Je me demande à chaque fois : « où sont-ils? » Où sont ces
hommes proféministes au nom desquels il faudrait aménager notre activisme? Où sont ceux pour qui nous rendons nos espaces militants mixtes – « inclusifs »? Où sont ces hommes proféministes dont on dit qu’ils
sont si nombreux « en 2016 »? Où sont, même, ces hommes qui se disent
mes amis?
Quoiqu’on dise, quoiqu’on fasse, il nous
faut toujours aimer les hommes. Les haïr nous case dans la catégorie des
« mauvaises féministes » desquelles tou.te.s se dissocient. Mais où
sont les hommes qui aiment les femmes? Comment aimer celui qui nous est
totalement indifférent? Comment aimer ceux qui partent en courant?
Le proféminisme est parfois
contreproductif. Il est truffé de pièges desquels on peut apprendre – et même,
avec mon aide – si on se permet de respecter celles qui les connaissent par
cœur. Mais encore faut-il essayer. Et à chaque jour où mes « amis »,
mes « camarades », regardent en silence alors que leurs frères
m’attaquent, j’ai davantage de difficulté à croire à cet « ensemble »,
à ce pays que nous formons avec les hommes, à ce projet que l’on devrait bâtir
côte à côte. À chaque jour de silence, il est plus difficile d’aimer les hommes.
C’est faux de dire que toutes les
féministes aiment les hommes, comme si le contraire parlait contre le féminisme
plutôt que contre la masculinité toxique.
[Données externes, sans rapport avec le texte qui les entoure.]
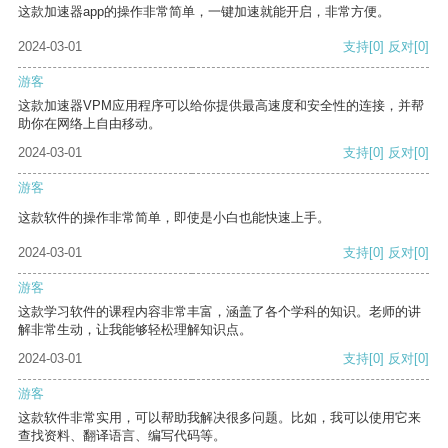
这款加速器app的操作非常简单，一键加速就能开启，非常方便。
2024-03-01
支持
[0]
反对
[0]
游客
这款加速器VPM应用程序可以给你提供最高速度和安全性的连接，并帮
助你在网络上自由移动。
2024-03-01
支持
[0]
反对
[0]
游客
这款软件的操作非常简单，即使是小白也能快速上手。
2024-03-01
支持
[0]
反对
[0]
游客
这款学习软件的课程内容非常丰富，涵盖了各个学科的知识。老师的讲
解非常生动，让我能够轻松理解知识点。
2024-03-01
支持
[0]
反对
[0]
游客
这款软件非常实用，可以帮助我解决很多问题。比如，我可以使用它来
查找资料、翻译语言、编写代码等。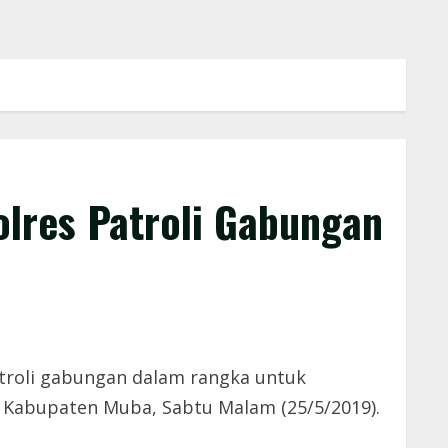
lres Patroli Gabungan
troli gabungan dalam rangka untuk
 Kabupaten Muba, Sabtu Malam (25/5/2019).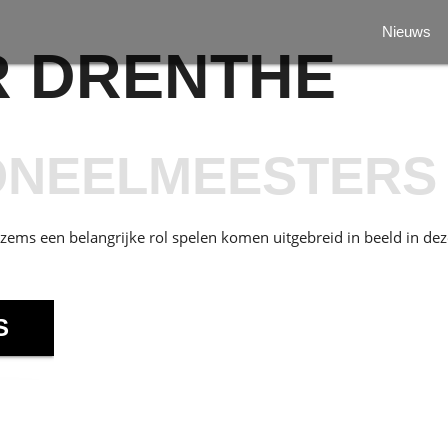
Nieuws
R DRENTHE
ONEELMEESTERS
ems een belangrijke rol spelen komen uitgebreid in beeld in dez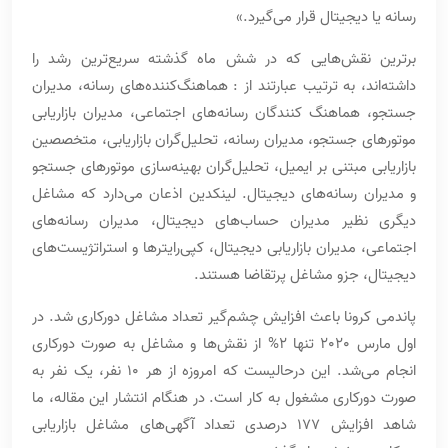
رسانه یا دیجیتال قرار می‌گیرد.»
برترین نقش‌هایی که در شش ماه گذشته سریع‌ترین رشد را
داشته‌اند، به ترتیب عبارتند از : هماهنگ‌‌کننده‌های رسانه، مدیران
جستجو، هماهنگ کنندگان رسانه‌های اجتماعی، مدیران بازاریابی
موتورهای جستجو، مدیران رسانه، تحلیل‌گران بازاریابی، متخصصین
بازاریابی مبتنی بر ایمیل، تحلیل‌گران بهینه‌سازی موتورهای جستجو
و مدیران رسانه‌های دیجیتال. لینکدین اذعان می‌دارد که مشاغل
دیگری نظیر مدیران حساب‌های دیجیتال، مدیران رسانه‌های
اجتماعی، مدیران بازاریابی دیجیتال، کپی‌رایترها و استراتژیست‌های
دیجیتال، جزو مشاغل پرتقاضا هستند.
پاندمی کرونا باعث افزایش چشم‌گیر تعداد مشاغل دورکاری شد. در
اول مارس 2020 تنها 2% از نقش‌ها و مشاغل به صورت دورکاری
انجام می‌شد. این درحالیست که امروزه از هر 10 نفر، یک نفر به
صورت دورکاری مشغول به کار است. در هنگام انتشار این مقاله، ما
شاهد افزایش 177 درصدی تعداد آگهی‌های مشاغل بازاریابی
Oui, des femmes et des féministes
haïssent, méprisent, craignent les hommes pour cette souffrance collective
qu’ils empilent sur nos épaules depuis toujours – de « mémoire
d’hommes ». Mais croyez-moi quand je vous dis qu’elles sont les premières
à le déplorer.
Je ne demande pas mieux que d’aimer les
hommes – qu’est-ce que vous attendez pour me donner une raison de le faire?